> _Aufgaben_:
- 1) Wer veröffentlichte laut der Zeittafel zu den Ausgaben des Dede Korkut 1974 die erste englische Übersetzung?
- 2) Aus welchem Anlass fand laut der Zeittafel zu den Ausgaben des Dede Korkut 1999 in Dresden ein internationales Symposion statt?
- 3) Gib den Abschnitt der Zeittafel zu den Ausgaben des Dede Korkut wörtlich wieder, beginnend bei „1999 wurde anlässlich“ und endend bei „in Dresden veranstaltet.“.

> _Vorliegender Text_:
1938 gab Orhan Șaid Gökyay (1902-1994) den Text auf der Grundlage von Rif‛at in lateinischer Transliteration heraus
1939 veröffentlichte Hamid Arasli (1902-1983) eine russische Übersetzung in Baku (Aserbaidschan).
1950 erschien eine turkmenische Übersetzung von Mäti Kösäyev (1906-1974) (1951 aus ideologischen Gründen konfisziert und 1990 nochmals veröffentlicht).
1952 veröffentlichte Ettore Rossi eine italienische Übersetzung und Reproduktion der von ihm entdeckten Vatikanischen Handschrift.
1958 besorgte Muharrem Ergin die erste Gesamtedition der Dresdner Handschrift und Joachim Hein die erste deutsche Gesamtübersetzung nach der Ausgabe von Rif‛at mit Erläuterungen.
1974 erschien die erste englische Übersetzung von Geoffrey Lewis.
1988 erschien in Baku die erste aserbaischanische Gesamtübersetzung
1995 legte Hanspeter Achmed Schmiede eine deutsche Übersetzungen nach der Berliner Handschrift vor.
1999 wurde anlässlich eines von der Republik Aserbaidschan und der UNESCO ausgerufenen Gedenkjahres zum 1300. Jubiläums des Dede Korkud ein internationales Symposion in Dresden veranstaltet.
2000 besorgte Hanspeter Achmed Schmiede eine kritische Edition der Dresdner Handschrift in lateinischer Transliteration mit einem Abdruck der Dresdner Handschrift. Die Dresdner Handschrift wurde durchgängig fotografiert und in der Bilddatenbank der Deutschen Fotothek zugänglich gemacht. Am volkskundlichen Institut der aserbaischanischen Akademie der Wissenschaften wurde eine eigene Abteilung für Dede Korkut-Forschung gegründet.
2001 edierten Semih Tezcan und Hendrik Boeschoten die Dresdner und die Vatikanische Handschrift in lateinischer Transliteration (Rezension hier)

> _Daten zur Analyse_:
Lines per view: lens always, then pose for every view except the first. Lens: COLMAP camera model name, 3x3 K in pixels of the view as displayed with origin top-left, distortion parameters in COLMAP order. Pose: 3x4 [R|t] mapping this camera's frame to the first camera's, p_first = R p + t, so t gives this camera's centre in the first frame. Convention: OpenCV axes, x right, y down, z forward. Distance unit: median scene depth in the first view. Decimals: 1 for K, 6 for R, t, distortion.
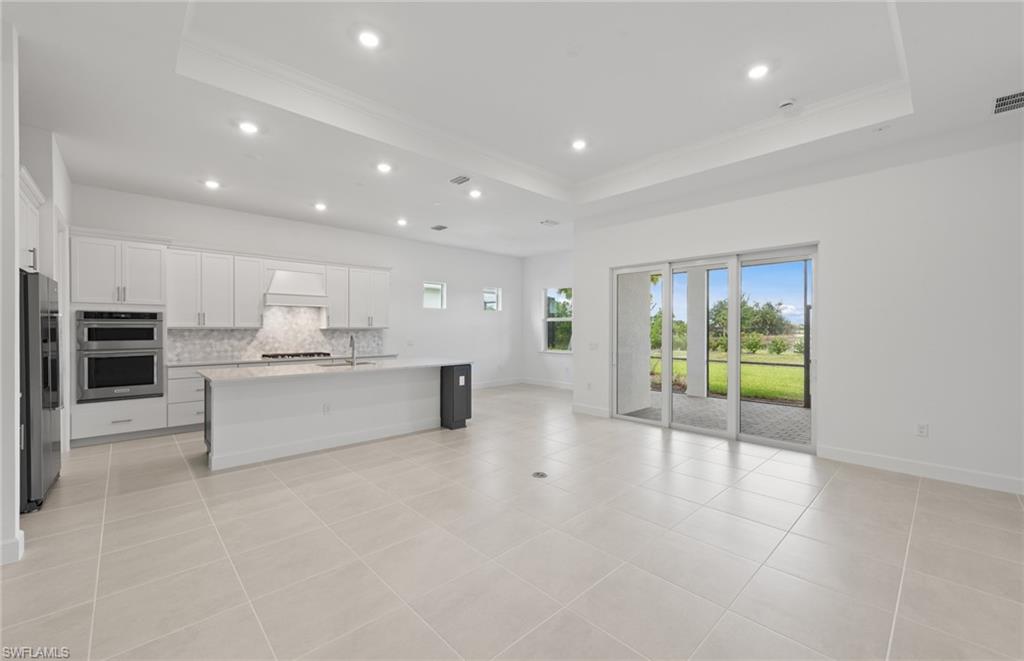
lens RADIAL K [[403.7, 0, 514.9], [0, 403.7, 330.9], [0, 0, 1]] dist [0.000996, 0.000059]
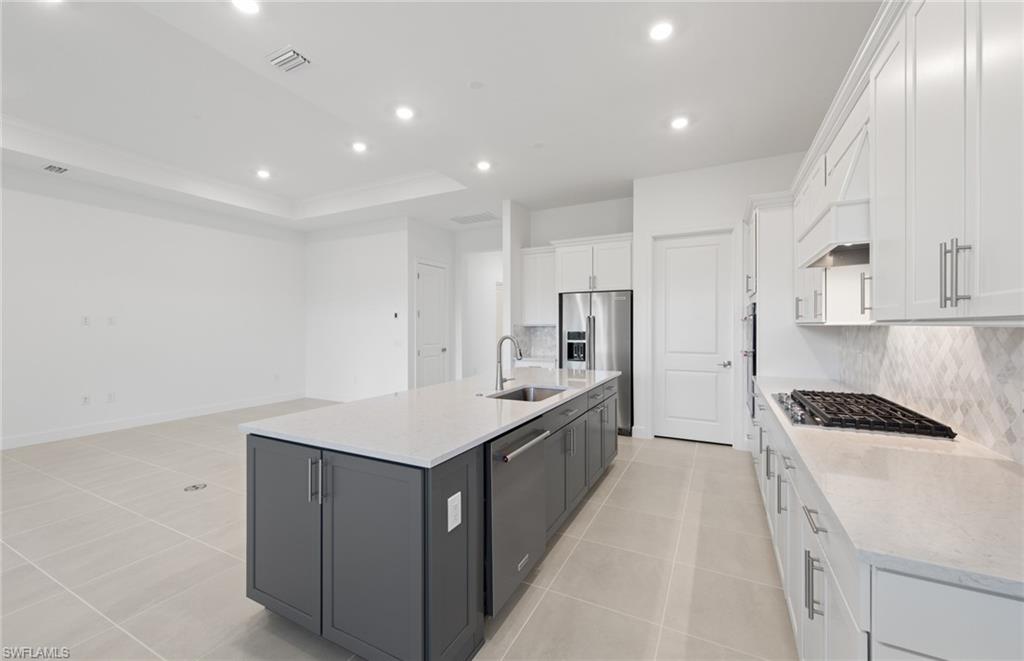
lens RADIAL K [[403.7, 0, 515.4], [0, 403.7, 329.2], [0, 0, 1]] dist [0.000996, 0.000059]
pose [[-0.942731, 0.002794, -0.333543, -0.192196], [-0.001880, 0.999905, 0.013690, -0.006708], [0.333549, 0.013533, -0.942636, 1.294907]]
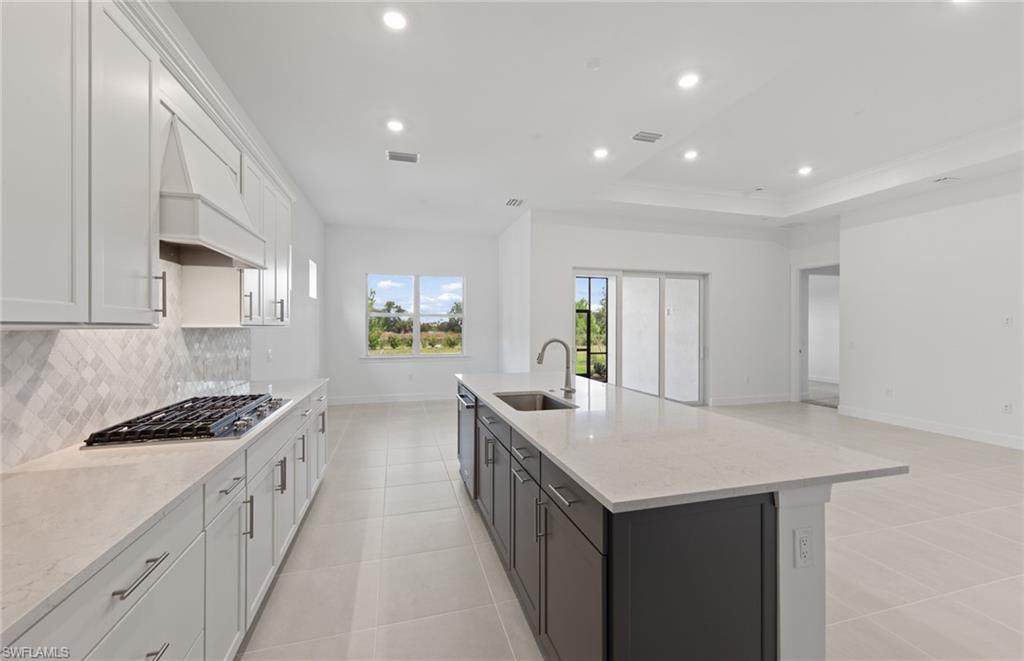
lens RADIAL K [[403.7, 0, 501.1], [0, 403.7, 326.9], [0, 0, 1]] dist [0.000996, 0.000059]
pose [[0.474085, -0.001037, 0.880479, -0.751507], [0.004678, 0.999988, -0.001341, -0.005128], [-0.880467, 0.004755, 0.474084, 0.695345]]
---
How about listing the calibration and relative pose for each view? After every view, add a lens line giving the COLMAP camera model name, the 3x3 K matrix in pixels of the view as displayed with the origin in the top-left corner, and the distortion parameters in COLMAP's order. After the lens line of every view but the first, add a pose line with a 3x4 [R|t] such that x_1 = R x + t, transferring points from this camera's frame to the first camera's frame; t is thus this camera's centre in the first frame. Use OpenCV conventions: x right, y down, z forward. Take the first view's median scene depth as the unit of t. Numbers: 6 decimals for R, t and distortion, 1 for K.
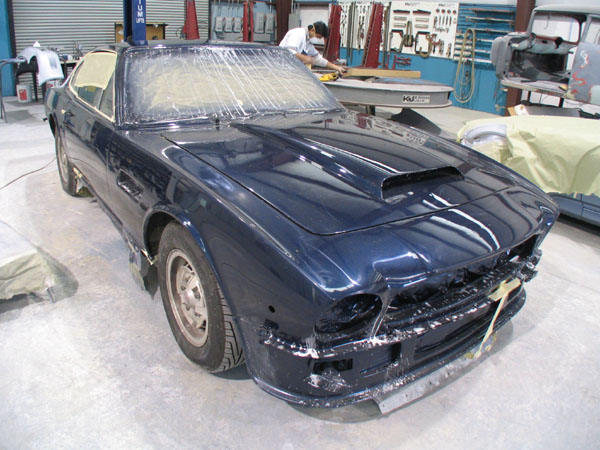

> _Lösungen_:
- 1) Geoffrey Lewis.

- 2) Die Republik Aserbaidschan und die UNESCO hatten ein Gedenkjahr zum 1300. Jubiläum des Dede Korkud ausgerufen. Aus diesem Anlass wurde das Symposion in Dresden veranstaltet.

- 3)
1999 wurde anlässlich eines von der Republik Aserbaidschan und der UNESCO ausgerufenen Gedenkjahres zum 1300. Jubiläums des Dede Korkud ein internationales Symposion in Dresden veranstaltet.